- Interactive map of 7th Cycle Birthday Anniversary Park, Bang Bon
- Type: Urban park
- Location: 563 Soi Rama II 82, Bang Bon Tai, Bang Bon, Bangkok
- Coordinates: 13°38′41.0″N 100°23′51.5″E﻿ / ﻿13.644722°N 100.397639°E
- Area: 39 acres (16 ha)
- Created: 2011
- Operator: Bangkok Metropolitan Administration (BMA)
- Status: Open year round
- Public transit: Rang Pho railway station

= 7th Cycle Birthday Anniversary Park, Bang Bon =

Park in Bangkok, Thailand

7th Cycle Birthday Anniversary Park, Bang Bon (สวนสาธารณะเฉลิมพระเกียรติฯ 7 รอบ บางบอน) is an urban park in Bangkok, Thailand.

==History & concept==

The park is constructed on an area of 100 rai of the Crown Property Bureau (CPB), with 9 royal projects of King Bhumibol Adulyadej (Rama IX) as the main design concept, consisting of

1. The Kaem Ling Project (โครงการแก้มลิง – Monkey Cheeks Project): project to build a retention pond to solve the flood problem.
2. Natural Water Treatment Project (โครงการบำบัดน้ำด้วยวิธีธรรมชาติ)
3. Sufficiency Economy Philosophy (ปรัชญาเศรษฐกิจพอเพียง): sufficiency economy philosophy (SEP) by the King Rama IX
4. Royal Initiative Project on Wildlife Conservation (โครงการพระราชดำริเรื่องการอนุรักษ์สัตว์ป่า)
5. Reforestation Project: 3 Forests, 4 Benefits (โครงการปลูกป่า 3 อย่าง 4 ประโยชน์)
6. Soil Rehabilitation and Conservation Project (โครงการฟื้นฟูและอนุรักษ์ดิน)
7. Integrated Agriculture Project (โครงการเกษตรผสมผสาน)
8. Elaborate Agriculture Project (โครงการเกษตรปราณีต)
9. Energy Crop Project (โครงการปลูกพืชพลังงาน)

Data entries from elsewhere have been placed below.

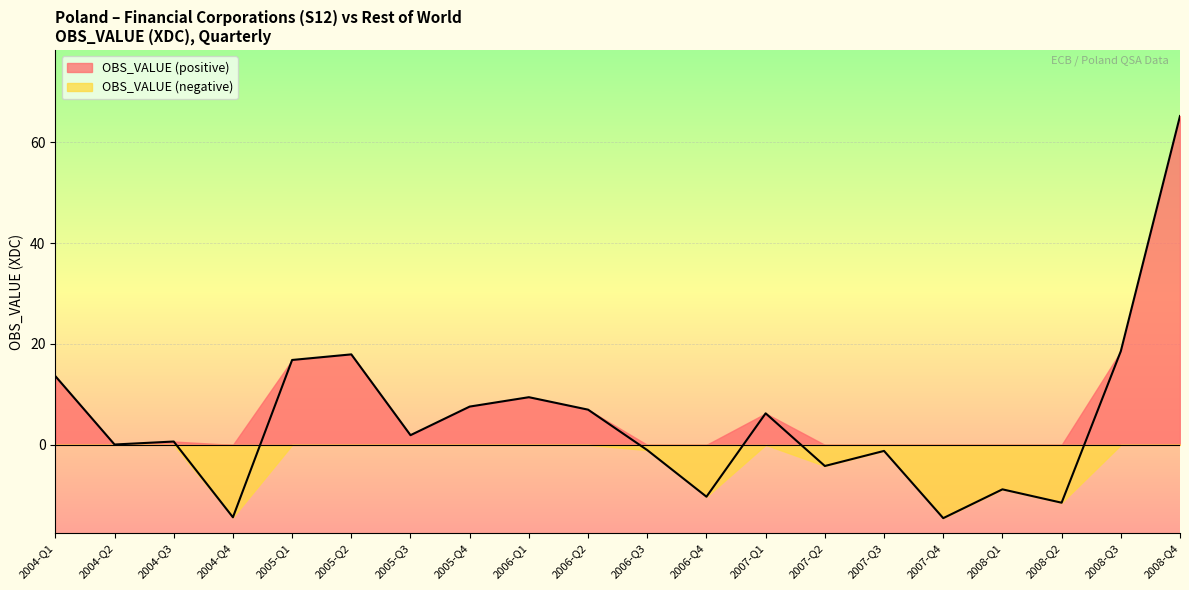

Reading right to left, list all the values displayed in this chart.

65.2	18.6	-11.5	-8.8	-14.5	-1.2	-4.2	6.2	-10.3	-1.0	7.0	9.4	7.6	1.9	17.9	16.8	-14.4	0.7	0.1	13.6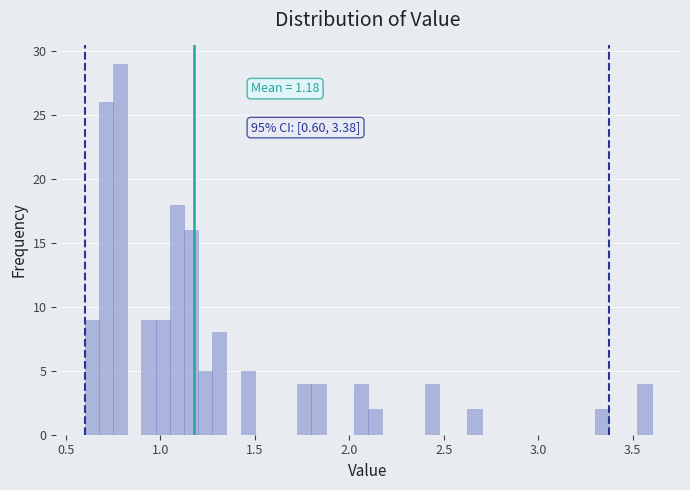

Read against the x-axis, roughly where is the centre of the tallest bar?

0.80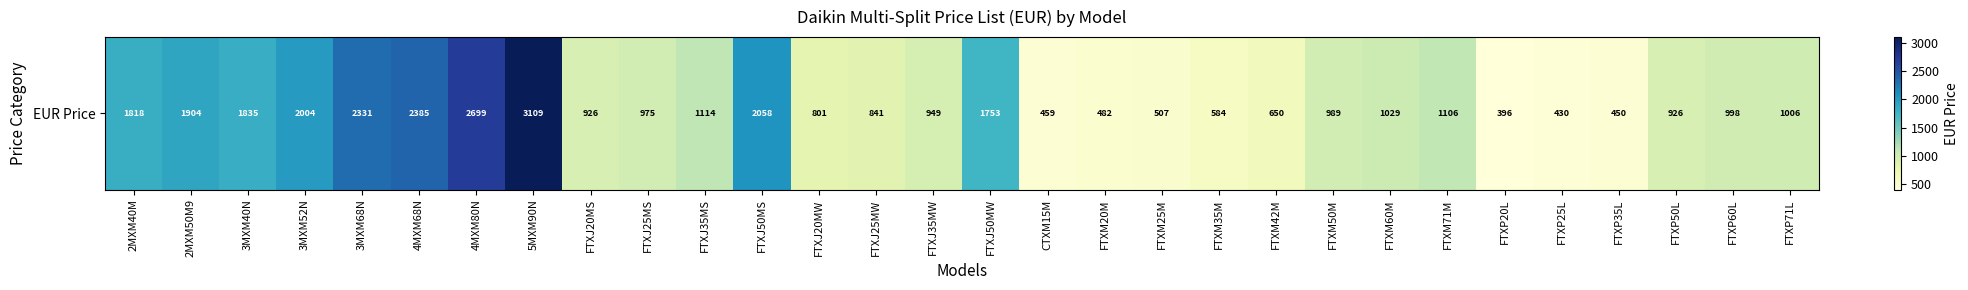

Where does the data first go above 998?

2MXM40M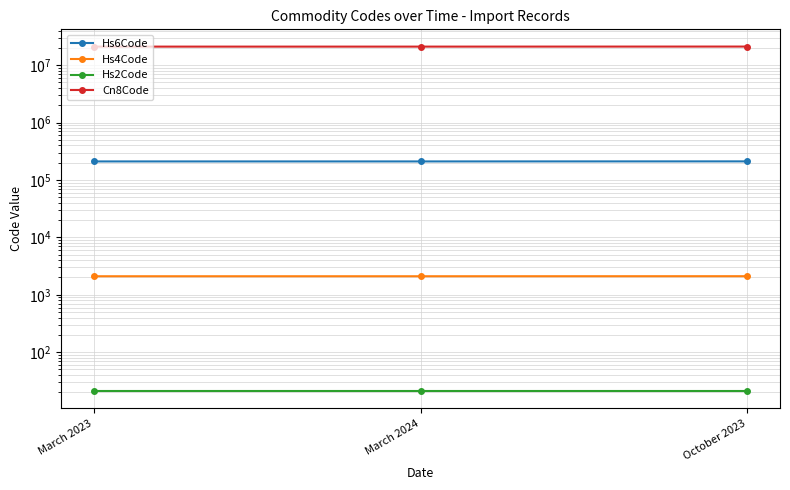

The value of Cn8Code at March 2023 is 21021031. True or false?

True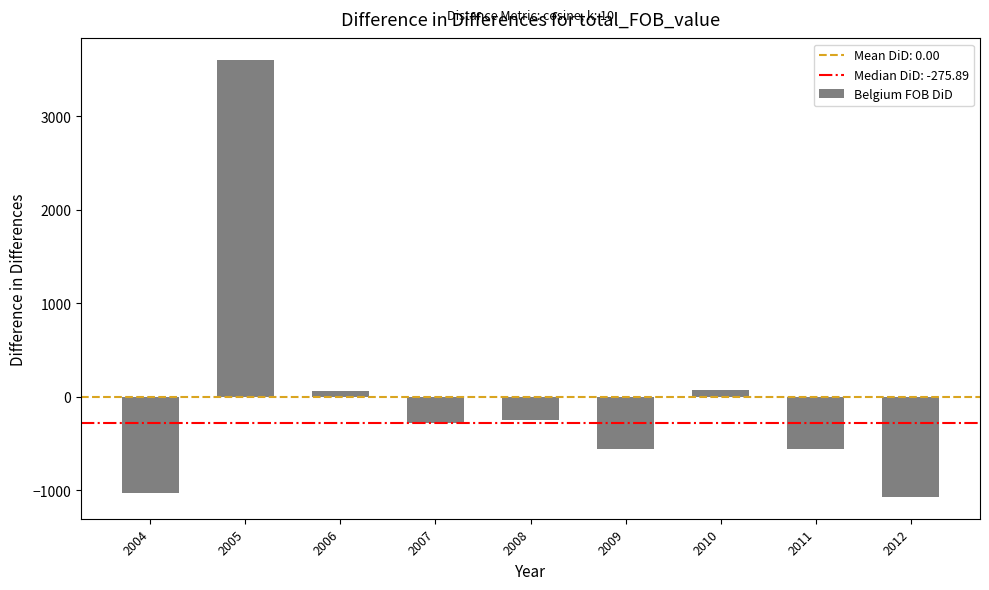

Which category has the highest value across all series?

2005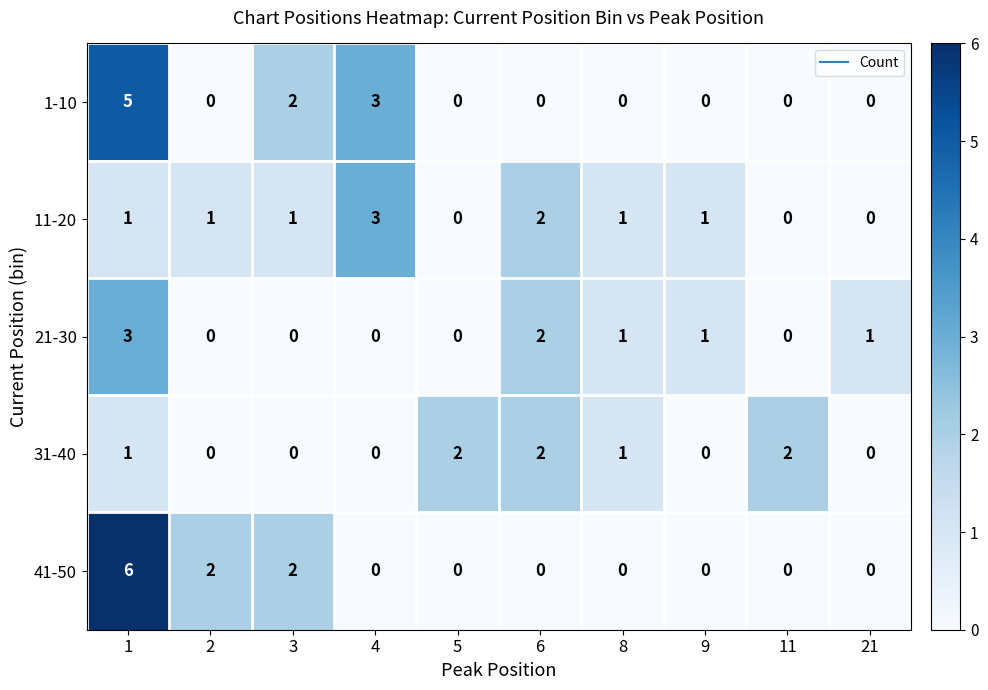

What is the difference between the maximum and minimum values in the 11-20 series?

3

Hence, the park is also known as "9 Hills Park" (สวน 9 เนิน) according to its design.

It was built to celebrate the 84th birthday (7th cycle) of the King Rama IX in 2011. It was completed in first phase and opened for available in September 2018 and was full completed in December the same year.

Inside the park, there are an exhibition hall displays the royal projects, a floating amphitheatre, a bridge over the lake, a scenic view point, and many photo spots. There is also a concrete running track around the park, with a total distance of 1 km. With an area of 100 rai, it is the 10th largest urban park in Bangkok.

==Location==
The park is located on Rama II Soi 82 (Soi Rang Pho), Bang Bon Tai subdistrict, Bang Bon district, on the southwest suburbs of Bangkok, between two highways, Rama II (Highway 35) and Kanchanaphisek Roads (Motorway 9).